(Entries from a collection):
--------
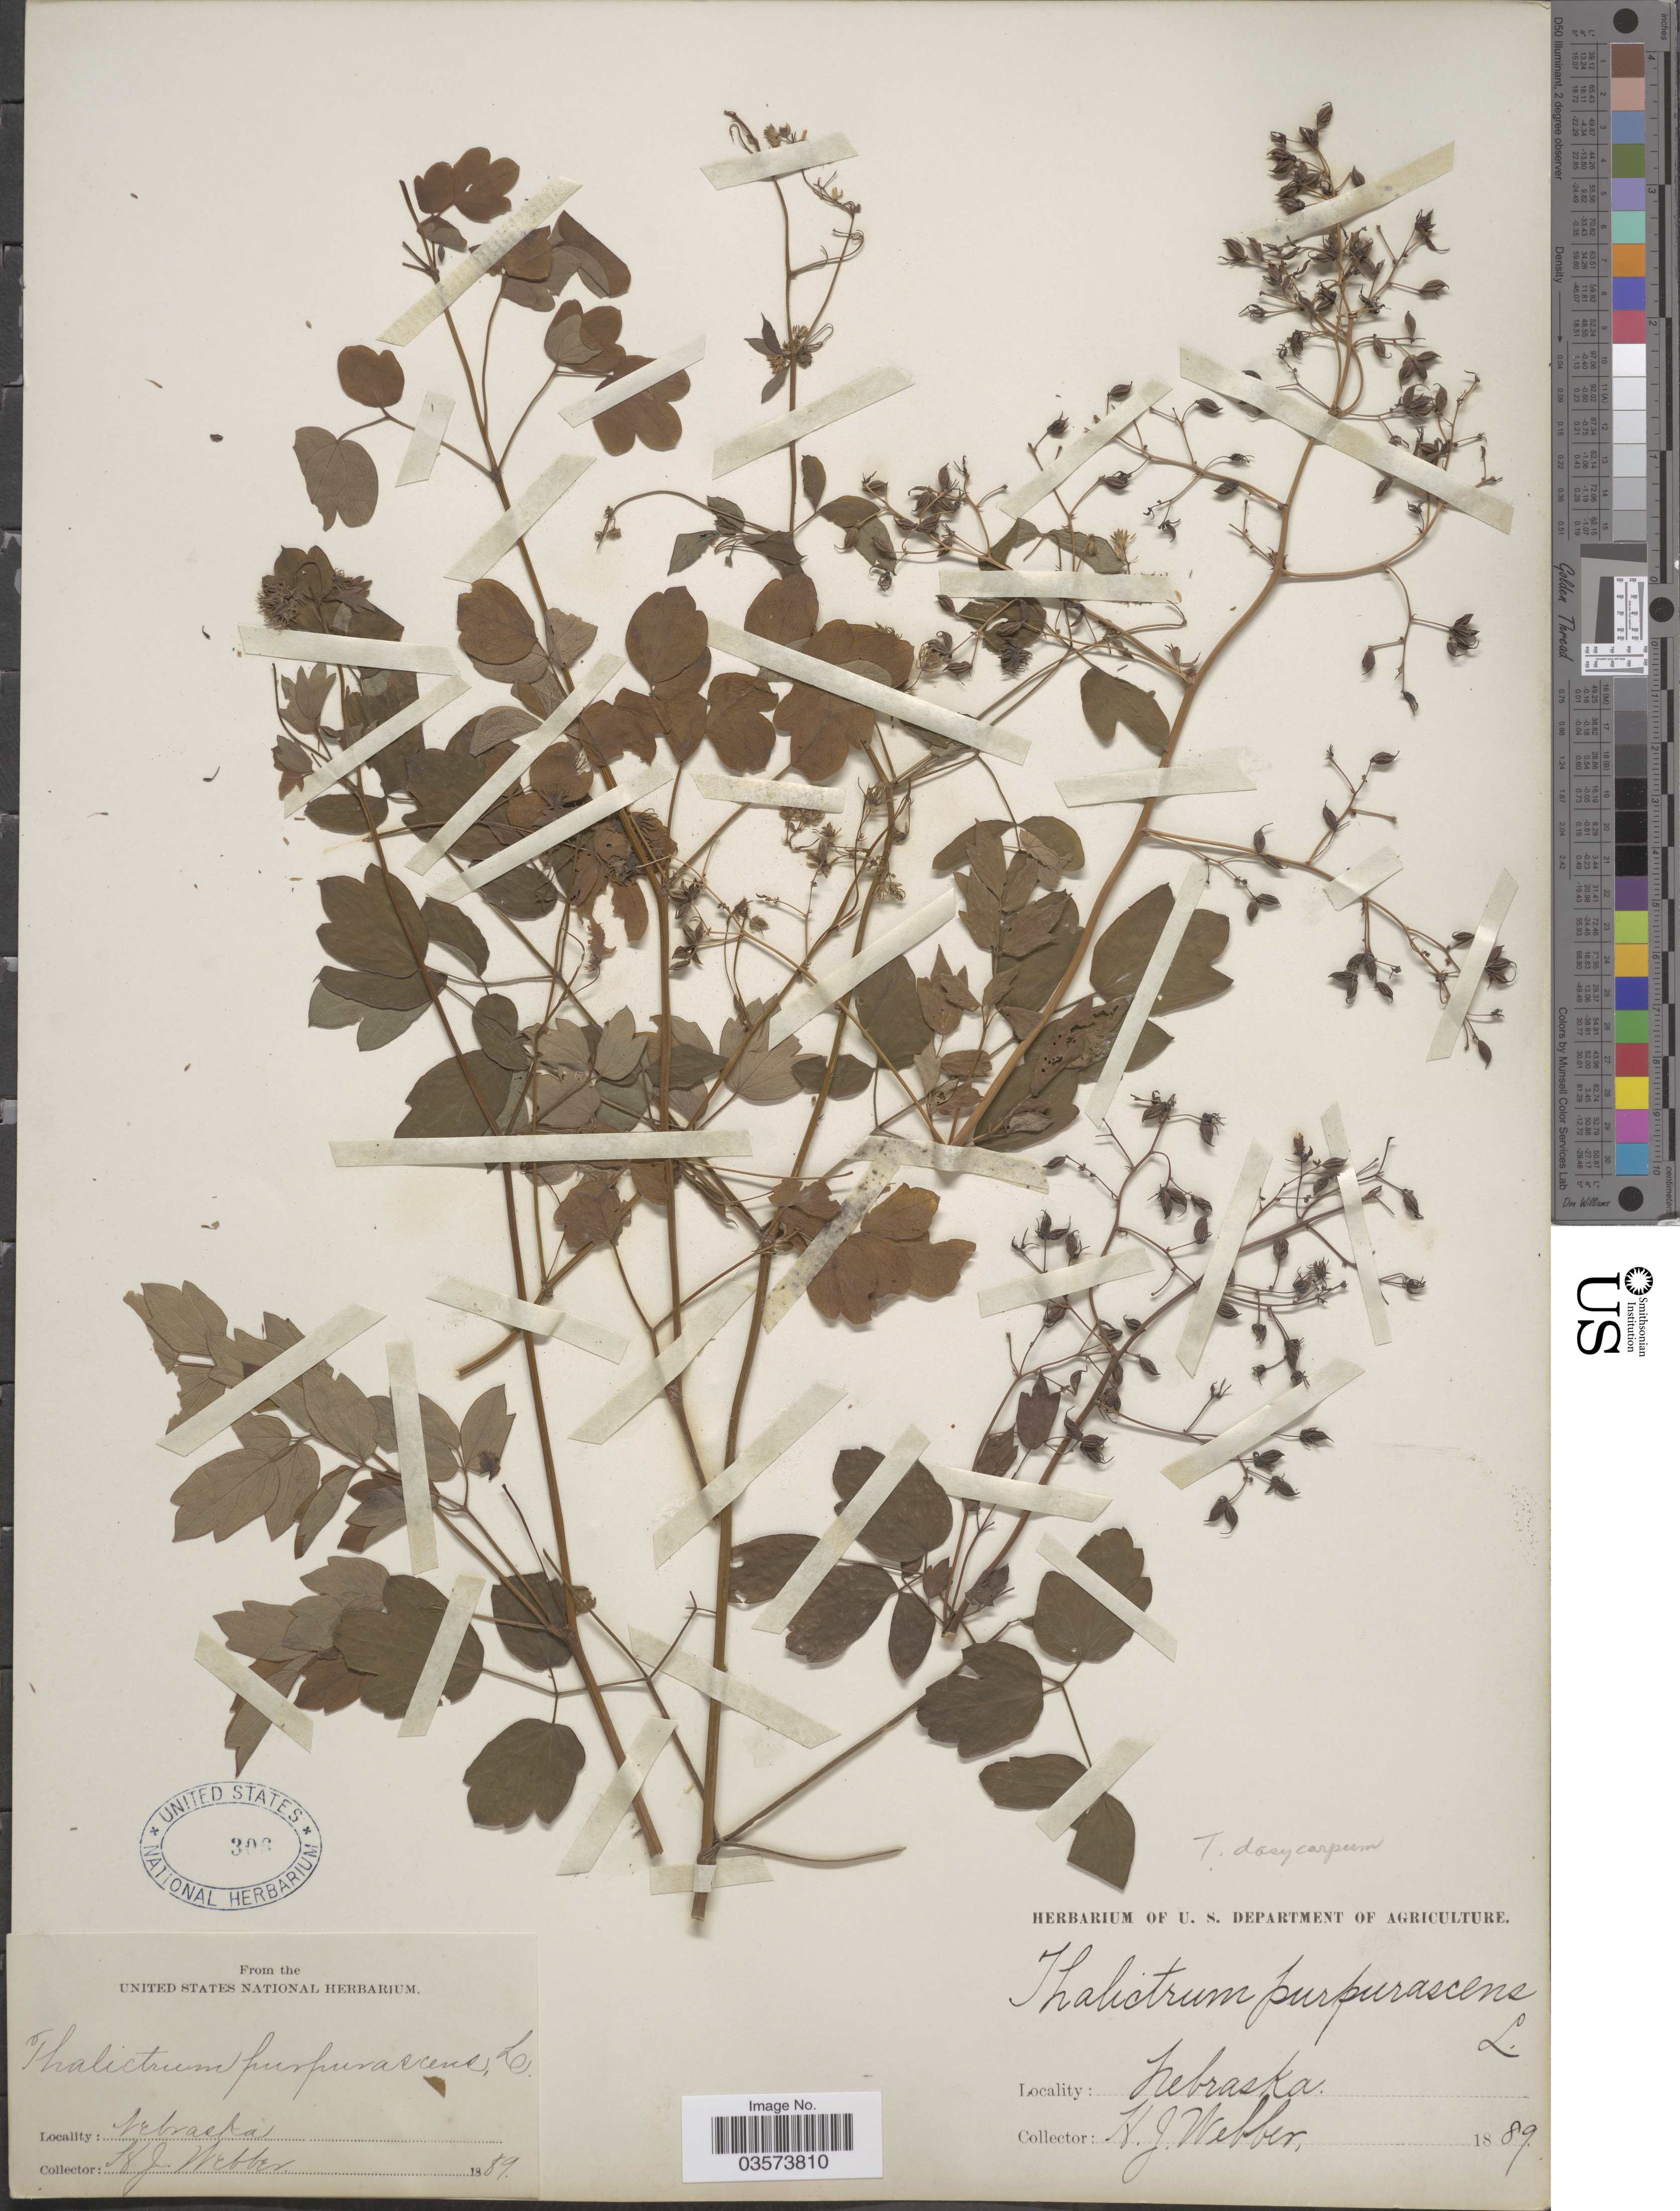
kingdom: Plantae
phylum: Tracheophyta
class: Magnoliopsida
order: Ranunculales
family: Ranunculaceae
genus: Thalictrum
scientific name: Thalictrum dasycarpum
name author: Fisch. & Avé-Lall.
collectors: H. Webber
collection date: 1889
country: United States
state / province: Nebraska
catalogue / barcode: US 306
--------
(EXERCISE REQUIREMENTS): Render the lines as a numbered list, beginning at the line containing "phylum: Tracheophyta" and continuing through the final line of the entries. Omit any blank lines.

(RESULT BELOW):
1. phylum: Tracheophyta
2. class: Magnoliopsida
3. order: Ranunculales
4. family: Ranunculaceae
5. genus: Thalictrum
6. scientific name: Thalictrum dasycarpum
7. name author: Fisch. & Avé-Lall.
8. collectors: H. Webber
9. collection date: 1889
10. country: United States
11. state / province: Nebraska
12. catalogue / barcode: US 306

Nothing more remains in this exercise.